Main and sub-plots

The main plot

The main plot in The Taming of the Shrew is the taming plot which centres on Petruchio and Katherina. Shakespeare could have drawn on a plethora of popular literature and drama which featured the stereotypical ‘shrewish’ woman who was loud, unpleasant, violent and aggressive. The Shrew was a popular cultural stereotype: 
  • Chaucer’s Canterbury Tales describes Noah’s wife as a shrewish woman
  • Socrates’ wife Xanthippe was commonly thought to be shrewish
  • A merry jeste of a shrewde and curst Wyfe, lapped in Morrelles Skin, for her good behauyour was a contemporary ballad about the punishment for a shrewish wife. 
Shakespeare was most probably familiar with all of these variations on the popular theme. His own treatment of the shrewish woman draws on these cultural stereotypes, but also includes theological ideas and religious rhetoric drawn from scripture and sermons.
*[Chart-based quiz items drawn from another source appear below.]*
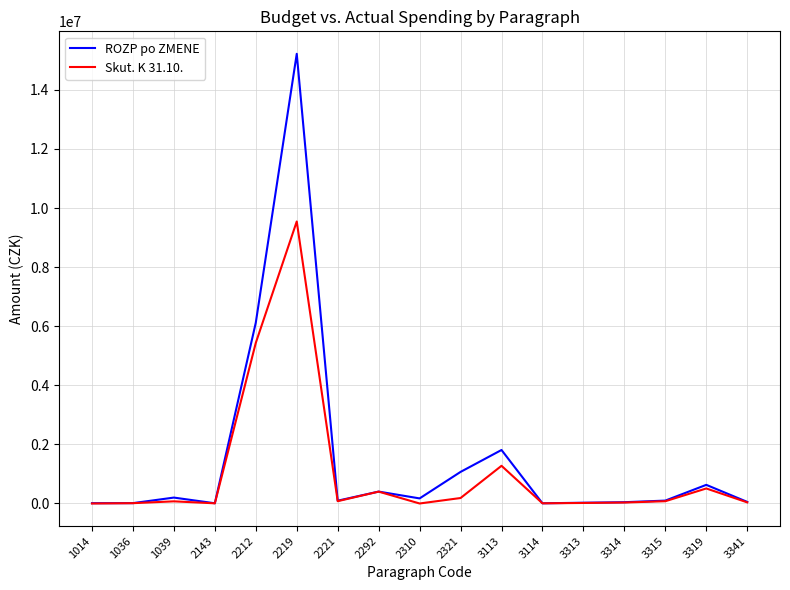

Does the chart display data point markers on the line(s)?

No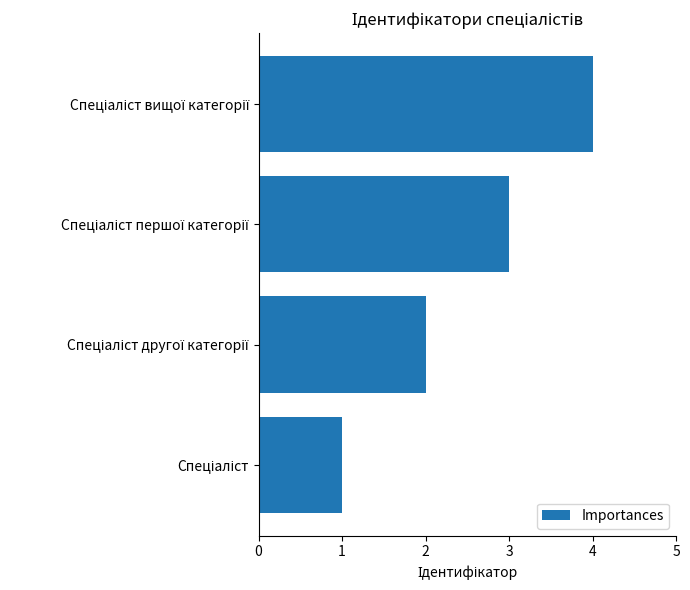

What is the greatest value displayed?

4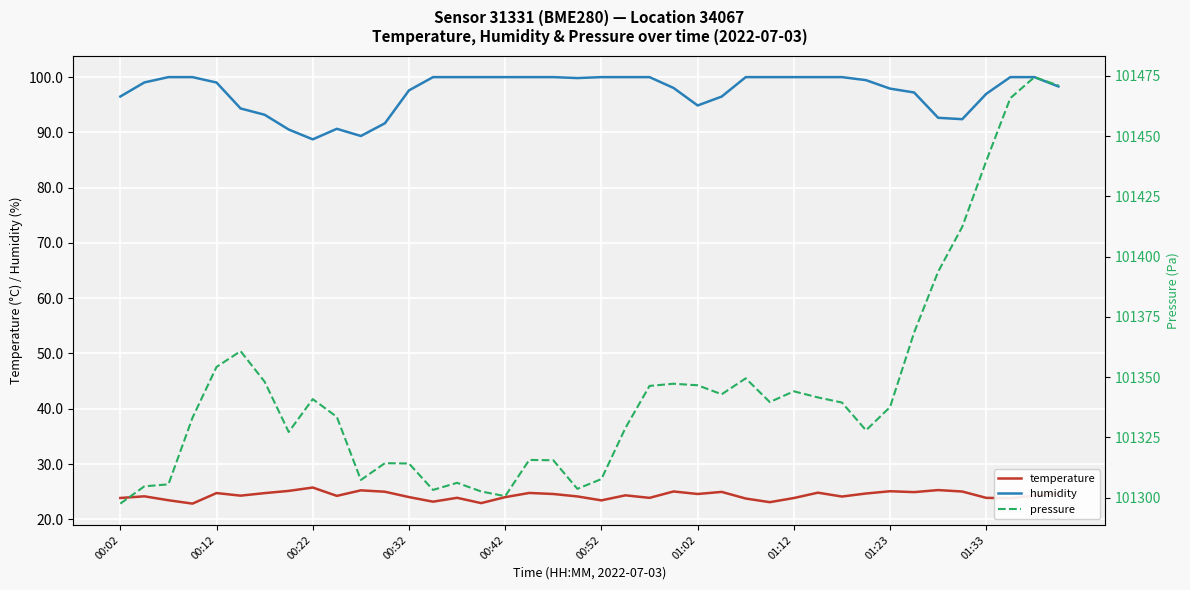

The value of pressure at 26 is 45047.9. True or false?

False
An understanding of marriage drawn from homilies such as A Homily on the State of Matrimony (1570) or sermons such as Henry Smith’s Preparative to Marriage (1591) questions the often violent and degrading treatment of women in popular literature.
Shakespeare nods at the conventional stereotype in the attitude of other observers towards Katherina. However, he develops a story which pursues a more psychologically complex way of meeting the individual needs of the protagonists, whilst upholding the need for social cohesion and order. 

The sub-plot

The sub-plot centres on the other partnerships which develop throughout the play, primarily focusing on Bianca and her suitors, but also following Hortensio’s relationship with the Widow. The subplot based on the romantic love between Lucentio and Bianca is modelled on Italian comedies which featured young lovers and complicated disguises. One of the main sources for the subplot was a translation of Lodovico Ariosto’s I Suppositi, translated by George Gascoigne in 1587 with the English title Supposes. This imitated the classical comedies of the Roman writers Plautus and Terence, as did Shakespeare in The Taming of the Shrew.
The subplot’s exploration of romantic love and social responsibilities also reflects on the characters and themes of the main plot. Lucentio and Hortensio are compared with Petruchio at the end of the play and Katherina’s final speech reveals her wifely qualities against the backdrop of the unpleasant behaviour of Bianca and the Widow. The two fathers of the sub-plot unite in their disappointment with Lucentio and Bianca at the end of the play. The dramatic impact of the sub-plot adds to that of the main plot and Shakespeare’s careful treatment of the same themes from different perspectives is drawn together in the final scene in which Petruchio and Katherina, against all odds, have the final say.